## The data:
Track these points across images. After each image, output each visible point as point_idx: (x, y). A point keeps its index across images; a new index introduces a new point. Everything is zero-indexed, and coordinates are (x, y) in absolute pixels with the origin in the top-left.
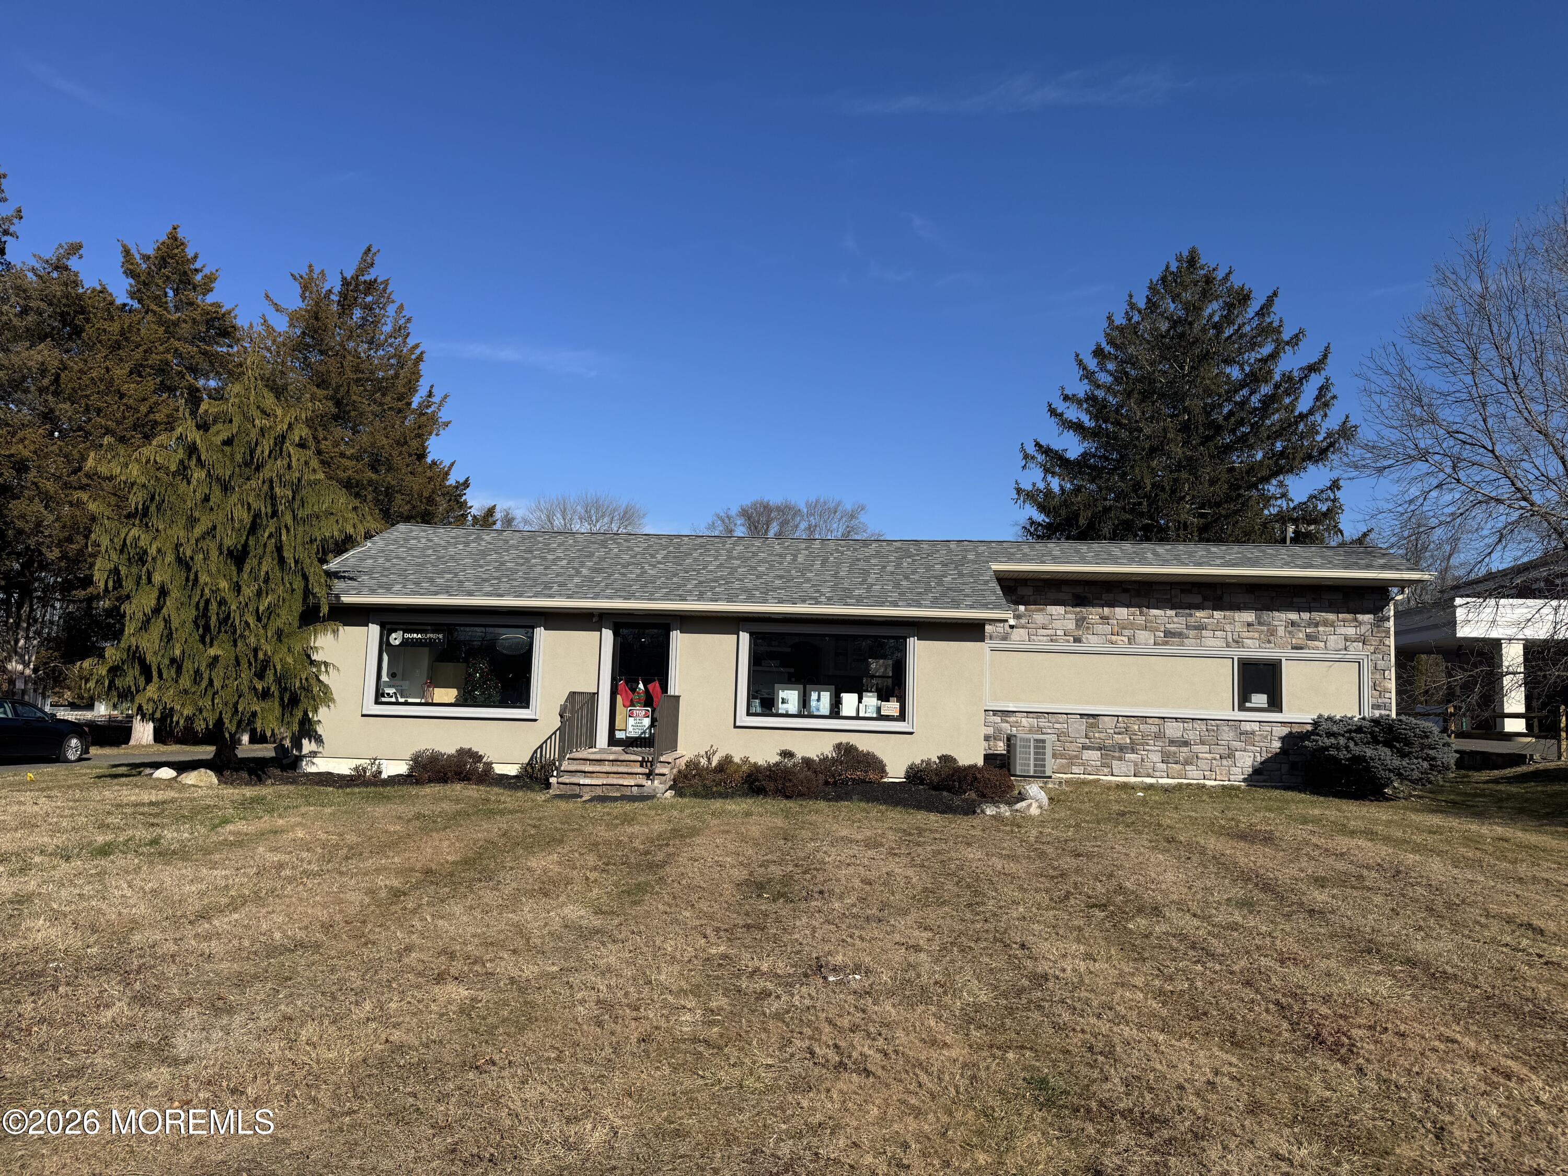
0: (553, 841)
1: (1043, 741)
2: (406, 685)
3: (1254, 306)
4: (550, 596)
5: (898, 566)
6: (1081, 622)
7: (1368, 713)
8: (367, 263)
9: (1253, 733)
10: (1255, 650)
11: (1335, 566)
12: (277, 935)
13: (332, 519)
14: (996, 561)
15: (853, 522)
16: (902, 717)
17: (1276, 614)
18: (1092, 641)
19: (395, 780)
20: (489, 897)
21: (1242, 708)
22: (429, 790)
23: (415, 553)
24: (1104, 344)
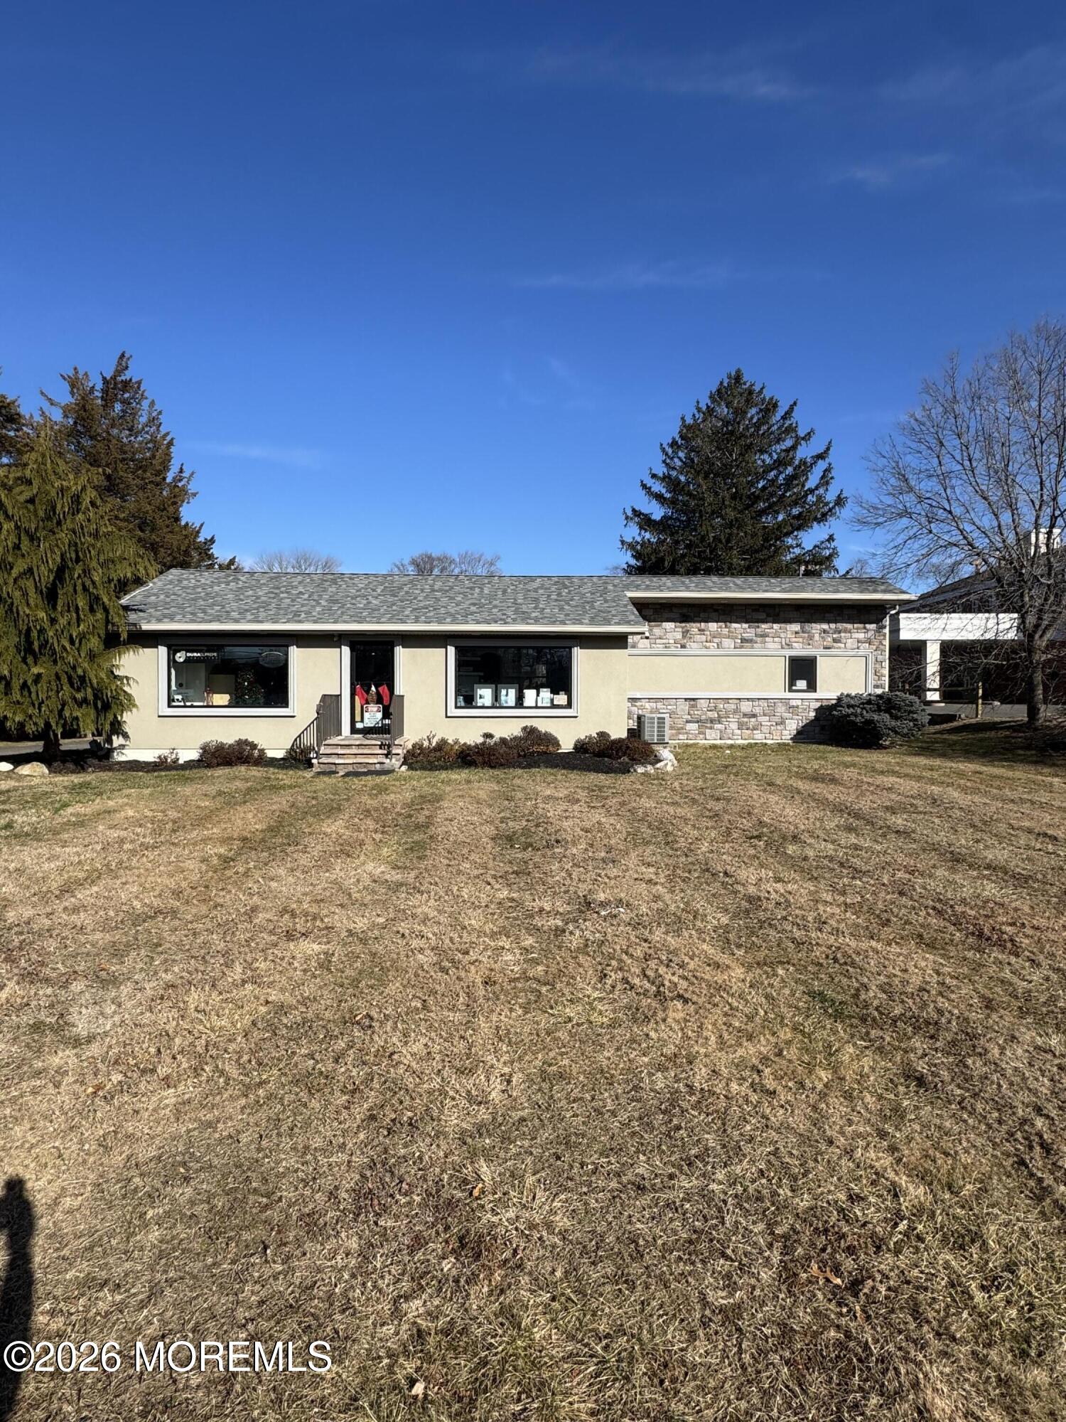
0: (333, 810)
1: (664, 719)
2: (191, 692)
3: (781, 412)
4: (300, 622)
5: (559, 594)
6: (685, 633)
7: (871, 690)
8: (122, 367)
9: (797, 707)
10: (800, 650)
11: (853, 592)
12: (137, 904)
13: (125, 563)
14: (628, 590)
15: (493, 568)
16: (569, 705)
17: (814, 625)
18: (693, 648)
19: (190, 765)
20: (304, 860)
21: (791, 690)
22: (221, 772)
23: (189, 591)
24: (677, 438)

## Task item:
Reproduce the listing above with "top-left" changed to "upper-left" and every other part left as it is. Leave the pictures out.

## Response to the exercise:
Track these points across images. After each image, output each visible point as point_idx: (x, y). A point keeps its index across images; a new index introduces a new point. Everything is zero-indexed, and coordinates are (x, y) in absolute pixels with the origin in the upper-left.
0: (553, 841)
1: (1043, 741)
2: (406, 685)
3: (1254, 306)
4: (550, 596)
5: (898, 566)
6: (1081, 622)
7: (1368, 713)
8: (367, 263)
9: (1253, 733)
10: (1255, 650)
11: (1335, 566)
12: (277, 935)
13: (332, 519)
14: (996, 561)
15: (853, 522)
16: (902, 717)
17: (1276, 614)
18: (1092, 641)
19: (395, 780)
20: (489, 897)
21: (1242, 708)
22: (429, 790)
23: (415, 553)
24: (1104, 344)
0: (333, 810)
1: (664, 719)
2: (191, 692)
3: (781, 412)
4: (300, 622)
5: (559, 594)
6: (685, 633)
7: (871, 690)
8: (122, 367)
9: (797, 707)
10: (800, 650)
11: (853, 592)
12: (137, 904)
13: (125, 563)
14: (628, 590)
15: (493, 568)
16: (569, 705)
17: (814, 625)
18: (693, 648)
19: (190, 765)
20: (304, 860)
21: (791, 690)
22: (221, 772)
23: (189, 591)
24: (677, 438)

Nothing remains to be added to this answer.